Politicamente, Conceição Tavares sempre foi firme em suas convicções. Militante do Partido dos Trabalhadores (PT), serviu como deputada federal pelo Rio de Janeiro entre 1994 e 1998, defendendo políticas que priorizassem o desenvolvimento social e a redução das desigualdades, em oposição ao neoliberalismo dos anos 1990.
Uma das características mais marcantes de sua carreira é a paixão pela docência. Ao longo de décadas, ela formou e influenciou gerações de economistas, muitos dos quais se tornaram figuras importantes no cenário econômico e político do Brasil. Seu estilo de ensino, caracterizado por clareza, profundidade e rigor analítico, inspirou inúmeros estudantes a seguir a carreira acadêmica e lutar por um país mais justo.

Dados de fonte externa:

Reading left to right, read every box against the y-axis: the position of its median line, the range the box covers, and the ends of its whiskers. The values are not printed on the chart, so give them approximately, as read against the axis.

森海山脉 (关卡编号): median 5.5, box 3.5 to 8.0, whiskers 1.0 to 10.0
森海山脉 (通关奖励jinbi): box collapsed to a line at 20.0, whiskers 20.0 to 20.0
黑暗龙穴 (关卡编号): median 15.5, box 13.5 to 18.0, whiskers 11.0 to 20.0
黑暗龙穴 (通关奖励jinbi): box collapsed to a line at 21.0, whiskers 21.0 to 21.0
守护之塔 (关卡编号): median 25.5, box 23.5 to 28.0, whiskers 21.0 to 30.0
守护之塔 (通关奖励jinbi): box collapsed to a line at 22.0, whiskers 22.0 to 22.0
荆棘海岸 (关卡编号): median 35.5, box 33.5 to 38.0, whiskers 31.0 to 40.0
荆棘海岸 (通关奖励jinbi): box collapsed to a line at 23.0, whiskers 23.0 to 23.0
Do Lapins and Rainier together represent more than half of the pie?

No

Maria da Conceição de Almeida Tavares é lembrada não apenas como uma economista brilhante, mas como uma defensora incansável da justiça econômica. Seu legado continua a inspirar novas gerações de economistas e ativistas, reafirmando a importância da economia como ferramenta de transformação social.

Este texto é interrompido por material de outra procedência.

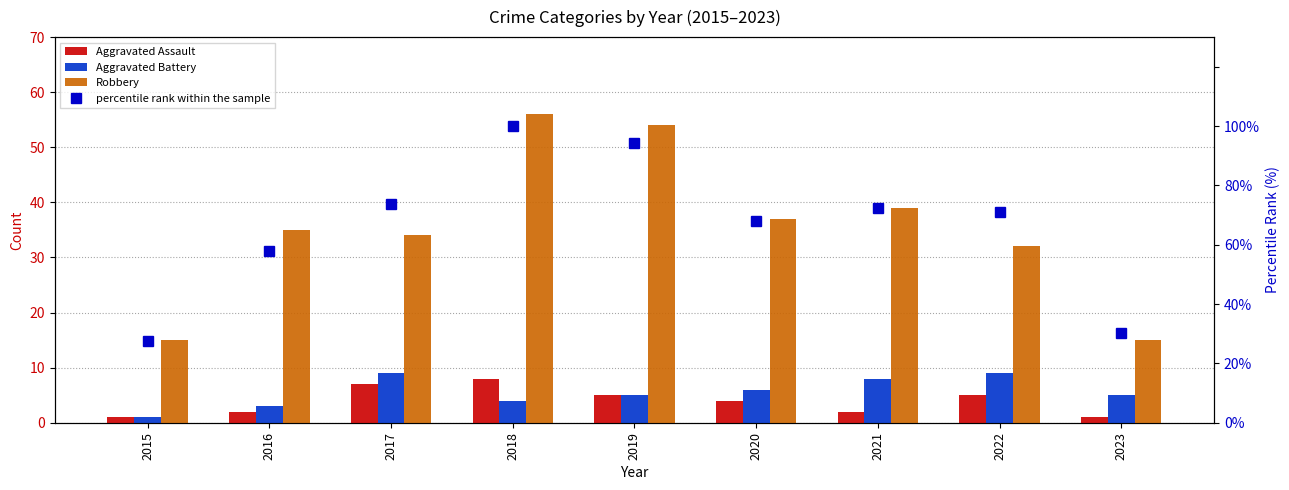

Rank the categories by Aggravated Assault value from lowest to highest.

2015, 2023, 2016, 2021, 2020, 2019, 2022, 2017, 2018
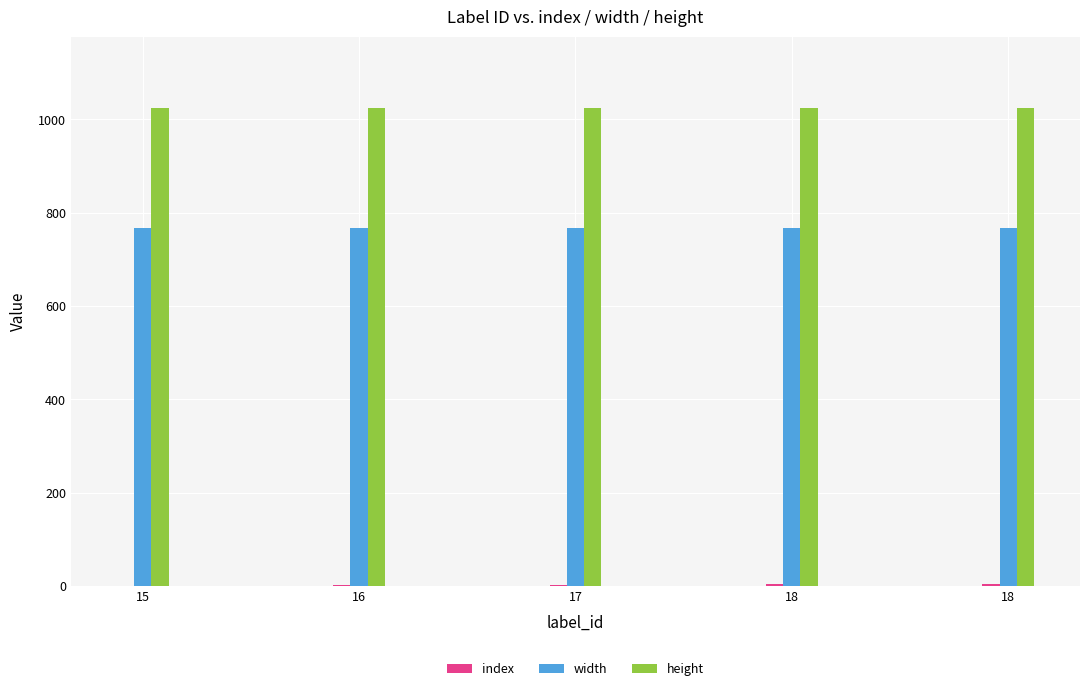

At which label is index closest to 2?

17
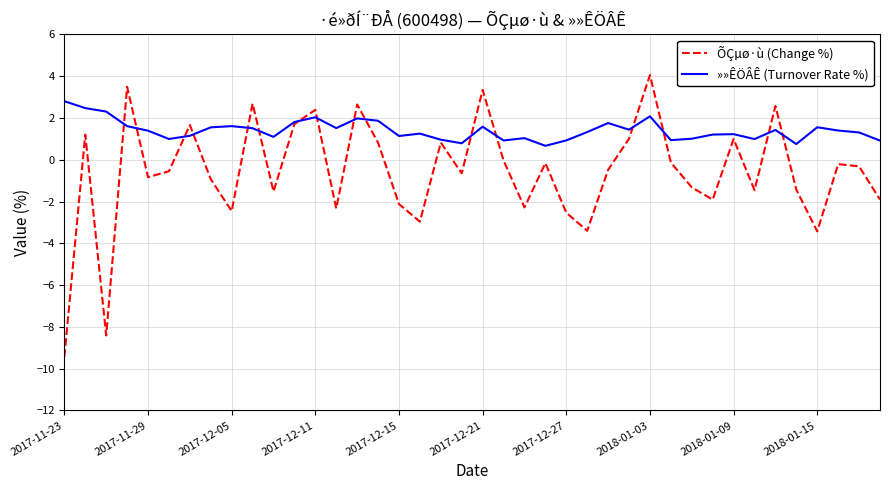

What is the minimum value for ÕÇµø·ù (Change %)?

-9.4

Veja o depoimento do cebiano José Noronha sobre Maria da Conceição Tavares:
Maria Conceição Tavares acabou de atravessar o Grande Rio. Não partiu. Sua presença entre nós foi forte demais para que pudesse nos deixar. Veio de Portugal e ficou. Brasil sua paixão. Um Brasil de todos e para todos.
Nunca se conformou com seus colegas de profissão que proclamavam, e ainda proclamam, a economia como uma disciplina neutra e objetiva. Denunciava essa farsa acadêmica e politicamente. Toda Economia é Política! A economia que não considera social não é Economia. Tive o privilégio de conhecê-la nas lutas pela redemocratização do país na segunda metade dos anos 1970.
Acompanhei sua intensa participação na produção do histórico documento Esperança e Mudança do PMDB que inspirou, com Ulysses Guimarães, a transição para a Democracia na Nova República e a Constituição Cidadã de 1988. Para construirmos um Brasil altivo, soberano, democrático e justo. Combateu com vigor, infelizmente muitas vezes derrotada, a demolição de muitas das conquistas inscritas naquela Carta.
Acompanhei-a em várias de suas lutas. Para nós da área da Saúde, foi valiosa aliada na defesa da Seguridade Social e de um Sistema único, universal e equitativo de saúde. Sempre com a compreensão de que só poderemos ter melhores condições de saúde com um desenvolvimento acelerado, inclusivo, autônomo e vigoroso.
Até seus últimos momentos combateu o rentismo repugnante de nossas elites econômicas que tem sufocado nossa terra e nossa gente. Ela continua viva com seu vigor, sua audácia, seu destemor. Conceição permance entre nós.